At least two Caymanian housekeepers at a condominium development have gotten their jobs back after government officials claimed those positions were outsourced in spite of a long-standing policy.

Tourism Minister Charles Clifford said during a Thursday press briefing that he believed at least 12 housekeepers at Regal Beach and Lacovia condos had lost their jobs last month.

Leader of Government Business Kurt Tibbetts said members of the Trade and Business Licensing Board recently removed restrictions that barred janitorial firms from providing housekeeping services to hotels, condos, or other tourist accommodations. He said Cabinet was not aware of that decision.

Mr. Tibbetts said a letter was being drafted to be sent to board members asking them to rescind that change in policy, which he said had been in place since the 1990s. Several government agencies were also investigating the properties to determine if there had been regulatory breaches.

‘The government will not allow the outsourcing of housekeeping jobs to occur where we have willing and capable Caymanians doing those jobs,’ Mr. Tibbetts said.

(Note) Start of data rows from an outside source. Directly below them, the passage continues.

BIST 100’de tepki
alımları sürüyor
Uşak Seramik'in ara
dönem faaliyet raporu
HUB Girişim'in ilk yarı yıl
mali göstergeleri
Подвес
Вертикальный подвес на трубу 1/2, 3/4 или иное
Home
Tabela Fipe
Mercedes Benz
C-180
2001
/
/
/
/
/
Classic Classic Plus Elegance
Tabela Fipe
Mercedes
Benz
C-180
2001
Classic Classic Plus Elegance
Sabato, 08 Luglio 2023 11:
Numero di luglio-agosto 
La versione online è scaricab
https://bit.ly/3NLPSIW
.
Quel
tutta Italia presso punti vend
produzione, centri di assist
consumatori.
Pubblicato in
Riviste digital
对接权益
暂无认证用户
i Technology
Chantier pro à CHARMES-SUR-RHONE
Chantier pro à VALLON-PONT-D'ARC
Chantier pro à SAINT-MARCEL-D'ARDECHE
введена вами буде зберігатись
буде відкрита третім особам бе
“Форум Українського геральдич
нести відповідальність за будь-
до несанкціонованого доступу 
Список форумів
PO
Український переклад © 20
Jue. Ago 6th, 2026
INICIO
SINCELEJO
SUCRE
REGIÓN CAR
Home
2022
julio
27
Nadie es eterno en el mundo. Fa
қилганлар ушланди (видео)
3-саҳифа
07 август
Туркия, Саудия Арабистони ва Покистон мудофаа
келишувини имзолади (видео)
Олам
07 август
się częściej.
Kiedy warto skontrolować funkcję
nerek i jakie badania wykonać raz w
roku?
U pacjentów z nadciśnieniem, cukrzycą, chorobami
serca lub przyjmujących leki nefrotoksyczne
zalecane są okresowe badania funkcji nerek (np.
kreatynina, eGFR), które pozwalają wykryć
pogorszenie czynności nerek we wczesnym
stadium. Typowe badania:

Government officials were advised Wednesday that Regal Beach Condos had reversed its decision to lay off housekeeping staff and had rehired two former staffers. Mr. Tibbetts said more could be rehired in the future. He said there was also a decision made to pay any overtime owed to the former workers.

The government had not gotten an update from Lacovia as of Thursday. The Caymanian Compass was unable to contact management of either condo complex by press time. The properties have not commented on previous enquiries by the newspaper into the situation.

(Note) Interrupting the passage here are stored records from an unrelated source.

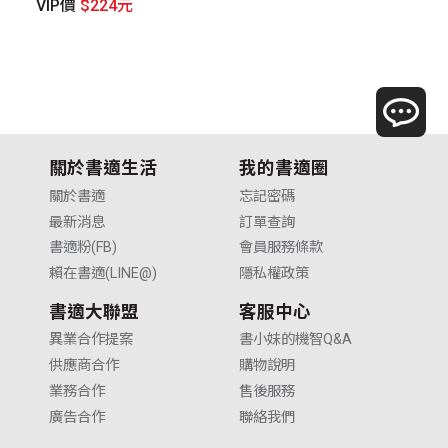
VIP價
$224元
V
關於書適生活
我的書適圈
關於書適
忘記密碼
最新消息
訂單查詢
書適粉(FB)
會員服務條款
賴在書適(LINE@)
隱私權政策
書適大聯盟
客服中心
異業合作提案
書小妹的機智Q&A
供應商合作
購物說明
業務合作
售後服務
廣告合作
聯絡我們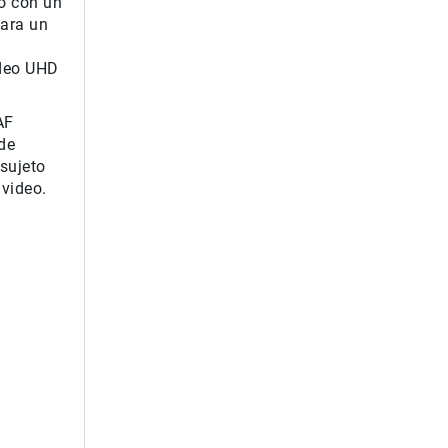
o con un
ara un
a
ideo UHD
AF
de
 sujeto
video.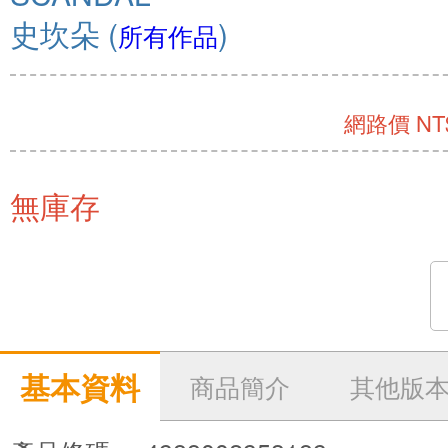
史坎朵
(
)
所有作品
網路價 NT$
無庫存
基本資料
商品簡介
其他版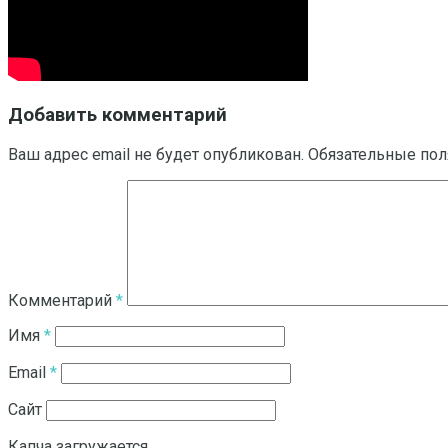
Добавить комментарий
Ваш адрес email не будет опубликован.
Обязательные по
Комментарий
*
Имя
*
Email
*
Сайт
Капча загружается...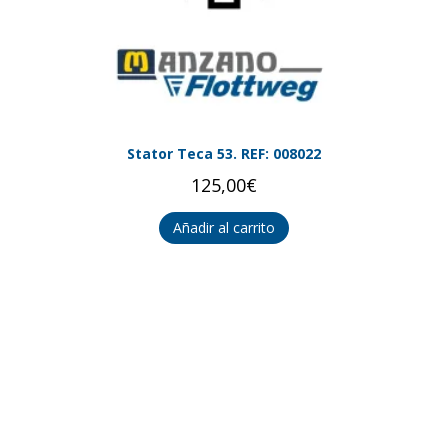
Stator Teca 53. REF: 008022
125,00
€
Añadir al carrito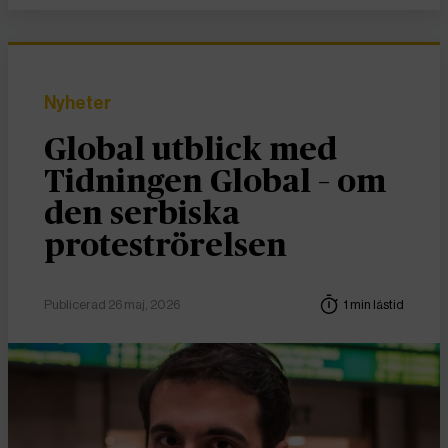
Nyheter
Global utblick med
Tidningen Global – om
den serbiska
proteströrelsen
Publicerad 26 maj, 2026
1 min lästid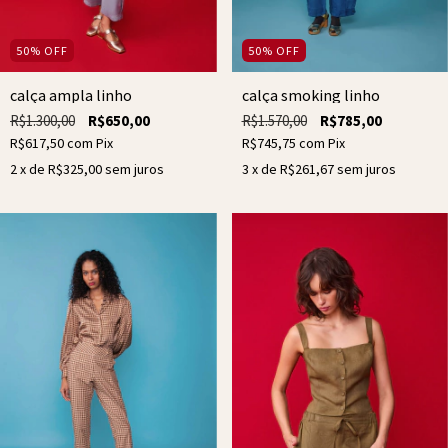
50
%
OFF
50
%
OFF
calça smoking linho
calça ampla linho
R$1.570,00
R$785,00
R$1.300,00
R$650,00
R$745,75
com
Pix
R$617,50
com
Pix
3
x de
R$261,67
sem juros
2
x de
R$325,00
sem juros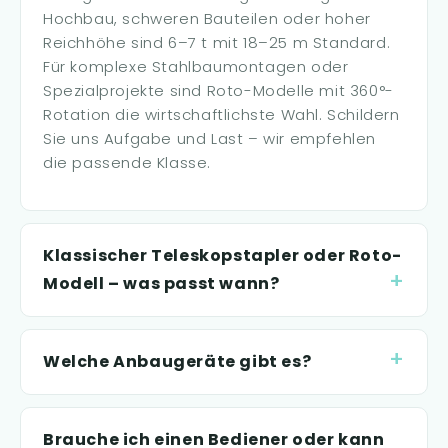
Hochbau, schweren Bauteilen oder hoher
Reichhöhe sind 6–7 t mit 18–25 m Standard.
Für komplexe Stahlbaumontagen oder
Spezialprojekte sind Roto-Modelle mit 360°-
Rotation die wirtschaftlichste Wahl. Schildern
Sie uns Aufgabe und Last – wir empfehlen
die passende Klasse.
Klassischer Teleskopstapler oder Roto-
Modell – was passt wann?
Welche Anbaugeräte gibt es?
Brauche ich einen Bediener oder kann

Mr. Tibbetts acknowledged it was an unusual step for the government to intervene in a private business’s decision regarding its employees, however he said this specific prohibition regarding housekeeping staff at tourism properties has been in place for some time.

‘There were many women who have worked within that sector for many years,’ he said. ‘What started to happen — larger companies — started to infiltrate within those properties and the property owners would simply say ‘my life is easier because…I can contract with a firm.’

‘In some cases you could say it’s an easy way out.’

He said he believed the board’s decision to remove the prohibition on using janitorial firms to outsource housekeeping jobs in the tourism sector was not ill intended. He said from the board’s perspective, they were looking at protecting small businesses.

But he said the ramifications for the housekeeping workers were too great.

‘We have to protect them,’ Mr. Tibbetts said. ‘It is not easy for them to find other jobs at this point and time in their lives.’

‘Our economy…is competition, demand and supply. But in this instance we know that it is our duty and we know that we are right.’